The CA further noted that Part VII of the LPA was not a model of clarity and consistency, and its provisions on the exercise of discipline over solicitors have vexed the courts for some time. Legislative reform would be welcome to clarify the jurisdiction of the courts and the routes of review and appeal available to the complainant, the solicitor and the Law Society.

 

 

Written by: Sarah Teo Hui Yan, 3rd-year JD student, Singapore Management University Yong Pung How School of Law.

Edited by: Ong Ee Ing (Senior Lecturer), Singapore Management University Yong Pung How School of Law.

 

Footnote

(1) Complaints against Legal Service Officers (e.g. Deputy Public Prosecutors), non-practising solicitors and regulated non-practitioners (e.g. in-house counsels) are dealt with through a separate though somewhat similar process, under sections 82A and 82B of the LPA.

(2)  Sections 95 to 97 of the LPA provide avenues for parties to apply to a HC Judge to review the disciplinary decisions with which they are dissatisfied. Section 95 allows a legal practitioner to apply to the HC to review the Council’s orders under section 88(1) or section 94(3)(a) for the legal practitioner to pay a penalty. Section 96 allows a complainant dissatisfied with the determinations of the Council to apply to a HC Judge to review said determinations.
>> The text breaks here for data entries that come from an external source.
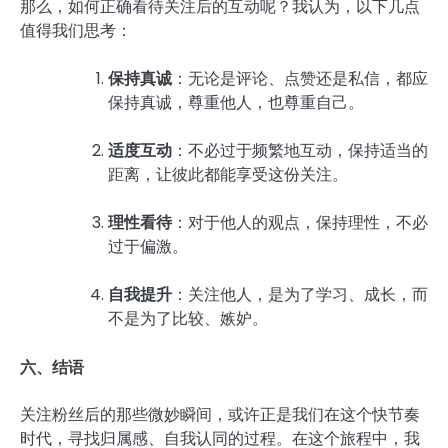
那么，如何正确看待关注后的互动呢？我认为，以下几点
值得我们思考：
保持真诚
：无论是评论、点赞还是私信，都应
保持真诚，尊重他人，也尊重自己。
适度互动
：不必过于频繁地互动，保持适当的
距离，让彼此都能享受这份关注。
理性看待
：对于他人的观点，保持理性，不必
过于偏激。
自我提升
：关注他人，是为了学习、成长，而
不是为了比较、嫉妒。
六、结语
关注粉丝后的那些微妙瞬间，或许正是我们在这个快节奏
时代，寻找归属感、自我认同的过程。在这个旅程中，我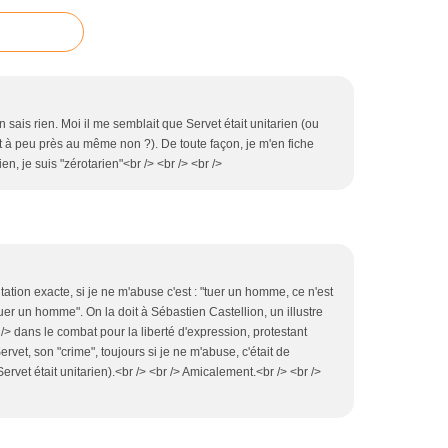
n sais rien. Moi il me semblait que Servet était unitarien (ou
nt à peu près au même non ?). De toute façon, je m'en fiche
en, je suis "zérotarien"<br /> <br /> <br />
citation exacte, si je ne m'abuse c'est : "tuer un homme, ce n'est
uer un homme". On la doit à Sébastien Castellion, un illustre
> dans le combat pour la liberté d'expression, protestant
rvet, son "crime", toujours si je ne m'abuse, c'était de
ervet était unitarien).<br /> <br /> Amicalement.<br /> <br />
Finally, section 97 allows either the legal practitioner or the complainant to apply to a HC Judge to review the DT’s determination pursuant to section 93(1)(a) or section 93(1)(b).
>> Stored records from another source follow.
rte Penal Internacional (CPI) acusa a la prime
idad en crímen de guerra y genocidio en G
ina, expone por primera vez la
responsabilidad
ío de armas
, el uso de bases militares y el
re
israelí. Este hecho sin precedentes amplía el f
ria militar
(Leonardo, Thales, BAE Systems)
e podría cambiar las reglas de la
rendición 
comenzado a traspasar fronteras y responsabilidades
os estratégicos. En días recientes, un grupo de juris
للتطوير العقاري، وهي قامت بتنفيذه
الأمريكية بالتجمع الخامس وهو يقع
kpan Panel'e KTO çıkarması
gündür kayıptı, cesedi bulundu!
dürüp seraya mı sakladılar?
(3) These refer to the Rules of Court (Cap 322, 2014 Rev Ed) (“ROC”) and Family Justice Rules 2014 (Family Justice Act 2014) Act 27 of 2014, respectively.

(4) In this regard, while the CA agreed with the Top Ten Entertainment court that section 16(1) of the SCJA would not provide the court with jurisdiction for hearing disciplinary proceedings, the CA noted that section 16(2) nonetheless gave the court such jurisdiction.

(5) Under section 98(1), an application may be made to the C3J for an order that the solicitor suffer punishment, including being struck off the roll or being suspended from practice.